Text shown ::
◆ ◆ ◆ ◆
Queues of cars at the Covid-19 testing station in Otara, Auckland during the Level 4 lockdown. Photo / Brett Phibbs
OPINION
A New Zealand life is worth $12,400 per year according to the Government's Covid-19 kitty of $62 billion, a figure that could rise as we combat the latest Delta variant.
Compare that figure to $200 per year. That's how much the Government is prepared to spend on every citizen whoneeds to access a medicine through Pharmac, New Zealand's drug buying agency.
That's $3.80 a week to not only improve your health but to enable you to be a productive member of the economy and society. This, compared to $238 a week to achieve likewise, because of the global pandemic.
Why is a life saved from Covid-19 worth $234.20 more than a life saved from other illnesses? Are more lives expected to be lost to Covid-19 than to other diseases?
University of Otago public health expert Professor Nick Wilson suggested we could have had 14,400 people die from the virus.
Annually, Type II diabetes-related conditions cost a thousand lives; respiratory diseases take 3000; heart disease than 5000; and cancer, the leading cause of death in NZ each year, kills 9500.
Without accounting for all diseases, it is obvious that many more people will die from a serious illness than from Covid-19.
We have known for some years that New Zealand lags woefully behind the rest of the developed world when it comes to access to modern medicines. The Government is obviously making a conscious decision to value a life differently, according to what illness you have.
Patients with those same diseases - diabetes, cancer, respiratory and heart disease - are also more likely to be seriously ill and die from Covid-19 if they are unlucky enough to contract it.
◆ ◆ ◆ ◆
Extracted records ::
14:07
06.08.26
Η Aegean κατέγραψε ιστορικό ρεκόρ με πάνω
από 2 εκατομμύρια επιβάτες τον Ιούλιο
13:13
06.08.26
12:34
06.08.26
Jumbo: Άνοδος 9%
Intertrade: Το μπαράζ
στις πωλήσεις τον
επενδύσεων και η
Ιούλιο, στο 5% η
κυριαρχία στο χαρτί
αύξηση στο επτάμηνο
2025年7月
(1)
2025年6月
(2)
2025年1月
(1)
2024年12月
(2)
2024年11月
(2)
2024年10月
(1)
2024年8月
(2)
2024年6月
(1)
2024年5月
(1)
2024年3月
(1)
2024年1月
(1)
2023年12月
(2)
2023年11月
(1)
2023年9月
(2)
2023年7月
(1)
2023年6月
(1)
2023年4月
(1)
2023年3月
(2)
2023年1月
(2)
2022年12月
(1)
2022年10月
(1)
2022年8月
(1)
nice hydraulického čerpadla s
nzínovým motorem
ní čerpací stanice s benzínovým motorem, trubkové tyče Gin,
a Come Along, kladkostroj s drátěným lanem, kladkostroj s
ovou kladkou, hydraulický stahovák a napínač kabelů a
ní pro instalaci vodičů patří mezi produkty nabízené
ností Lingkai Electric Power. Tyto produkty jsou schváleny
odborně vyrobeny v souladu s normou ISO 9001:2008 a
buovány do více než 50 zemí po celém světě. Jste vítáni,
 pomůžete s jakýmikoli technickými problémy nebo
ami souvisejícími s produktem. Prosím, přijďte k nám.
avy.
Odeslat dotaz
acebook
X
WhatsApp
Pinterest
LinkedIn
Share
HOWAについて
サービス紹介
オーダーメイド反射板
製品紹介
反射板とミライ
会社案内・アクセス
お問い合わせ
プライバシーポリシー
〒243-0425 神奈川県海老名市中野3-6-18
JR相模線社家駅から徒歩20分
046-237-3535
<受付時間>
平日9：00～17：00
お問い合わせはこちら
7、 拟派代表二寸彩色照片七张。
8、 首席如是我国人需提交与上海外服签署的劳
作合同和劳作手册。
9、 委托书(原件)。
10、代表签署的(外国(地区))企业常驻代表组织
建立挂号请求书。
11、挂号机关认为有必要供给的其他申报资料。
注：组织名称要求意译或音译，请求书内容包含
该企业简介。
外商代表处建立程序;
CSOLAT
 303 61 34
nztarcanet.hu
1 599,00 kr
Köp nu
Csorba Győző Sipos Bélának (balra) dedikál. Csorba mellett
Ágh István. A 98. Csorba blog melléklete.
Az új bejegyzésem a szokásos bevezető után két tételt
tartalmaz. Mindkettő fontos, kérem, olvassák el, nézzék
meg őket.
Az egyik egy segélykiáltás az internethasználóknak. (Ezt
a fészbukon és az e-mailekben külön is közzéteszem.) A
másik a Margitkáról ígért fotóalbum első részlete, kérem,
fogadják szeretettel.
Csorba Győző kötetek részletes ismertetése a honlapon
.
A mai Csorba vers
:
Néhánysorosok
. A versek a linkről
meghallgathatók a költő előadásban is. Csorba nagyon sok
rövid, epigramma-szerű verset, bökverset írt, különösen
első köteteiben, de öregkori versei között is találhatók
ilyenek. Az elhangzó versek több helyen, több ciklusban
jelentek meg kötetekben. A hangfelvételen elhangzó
◆ ◆ ◆ ◆
Task 1 :: In the opinion piece on Covid-19 spending, how many people does cancer kill in New Zealand each year?
Task 2 ::
Does each statement agree with the opinion piece on Covid-19 spending? Answer yes or no for each and quote the words that decide it.
(a) Professor Nick Wilson is a public health expert at the University of Otago.
(b) The Government's Covid-19 kitty is $62 billion.
(c) Respiratory diseases take 5000 lives in New Zealand each year.

Exercise output 1 :: 9500

Exercise output 2 ::
(a) Yes: "University of Otago public health expert Professor Nick Wilson"
(b) Yes: "the Government's Covid-19 kitty of $62 billion"
(c) No: "respiratory diseases take 3000"